Copper falls, tin rises

25 Aug, 2012

Copper fell on Friday due to investors' doubts about the likelihood of strong stimulus measures from the US Federal Reserve and to signs that Spain may need sovereign aid, heightening concerns about the euro zone debt crisis. Three-month copper on the London Metal Exchange closed at $7,640 a tonne, down from a close of $7,684.50 on Thursday, when it hit a one-month high for a third day.
The metal used in power and construction briefly pared its losses as the euro recovered against the dollar on news that the European Central Bank is considering setting yield band targets under a new bond-buying programme. But copper soon retreated again as the dollar regained strength against a basket of currencies. A stronger dollar makes commodities priced in the US unit weaker for holders of other currencies.
On Thursday Fed officials gave mixed messages, with one playing down the odds of imminent bond buying and another seeing a lot of reasons for more easing, and investors scaled back their expectations for economic stimulus. "After the initial thoughts from the Fed statement yesterday, we saw some short-covering (in metals markets) and that has run its course now," Gayle Berry, an analyst at Barclays Capital, said.
"We're not at the point yet where the market's views have changed to add fresh longs as there are still negative headlines out there." US data on Friday also sent mixed messages. New orders for long-lasting US manufactured goods surged in July, but a second straight month of declines in a gauge of planned business spending pointed to a slowing growth trend in the factory sector. Trading volumes were light due to summer holidays in the northern hemisphere, when many plants shut for annual maintenance.
Reflecting a lack of conviction about copper's short-term price direction, the open interest in the LME copper contract dropped to a 5-1/2 year low. "It'll take a lot of conviction to get fresh longs to come in at this point, so we will be facing pressure from the shorts today," said an analyst with an international trading firm, who declined to be identified as he was not authorised to speak to the media.
Concerns about the euro zone debt crisis also kept sentiment cautious following news that Spain was in talks with euro zone partners over sovereign aid, although it has not made a final request for a bailout, three sources with knowledge of the matter told Reuters. The euro zone's fourth-largest economy is the latest hot spot in the 2-1/2-year crisis as concerns remain about its ailing banking sector, which sought a 100 billion euro European lifeline in June, and its highly indebted regions.

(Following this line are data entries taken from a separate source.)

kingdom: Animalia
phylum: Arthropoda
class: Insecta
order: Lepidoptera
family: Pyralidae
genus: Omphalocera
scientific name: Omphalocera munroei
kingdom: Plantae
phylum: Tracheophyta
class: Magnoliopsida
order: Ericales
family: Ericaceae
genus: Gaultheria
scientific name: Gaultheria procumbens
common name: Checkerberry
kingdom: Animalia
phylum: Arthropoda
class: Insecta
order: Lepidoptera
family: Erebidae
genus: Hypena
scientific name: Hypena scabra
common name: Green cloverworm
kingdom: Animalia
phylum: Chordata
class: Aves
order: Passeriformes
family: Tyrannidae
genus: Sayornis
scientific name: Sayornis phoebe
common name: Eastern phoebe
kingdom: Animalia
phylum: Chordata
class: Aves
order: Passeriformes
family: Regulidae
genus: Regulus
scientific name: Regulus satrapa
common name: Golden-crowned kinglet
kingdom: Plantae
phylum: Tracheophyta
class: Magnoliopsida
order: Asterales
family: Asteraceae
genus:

Benchmark tin closed at its highest since mid-May at $20,900 a tonne, supported by concerns about a supply shortfall from Indonesian producers. It closed at $19,950 on Thursday. A stoppage by tin miners in Indonesia because of weak global prices has increased to encompass over 90 percent of smelters, leading shipments to decline by more than half from the world's top exporter of the metal.
Looking further ahead to the outlook for copper, investors are keen to see signs of further stimulus action from China to help spur a pick-up in copper demand in the country that consumes around 40 percent of global refined copper. The latest figures showed copper inventories in warehouses monitored by the Shanghai Futures Exchange rose 1.8 percent from last Friday.
Although the manufacturing sector in the world's second-largest economy contracted at its sharpest pace in nine months in August, market watchers are ruling out a previously expected cut in banks' required reserve ratio after the Chinese central bank injected a seven-month high amount of funds into the financial system. Benchmark zinc closed at $1,879 from $1,862 and nickel at $16,475 a tonne from Thursday's close of $16,475. Lead closed at $1,971 from Thursday's close of $1,952 a tonne. Aluminium closed at $1,919 a tonne from Thursday's close of $1,904.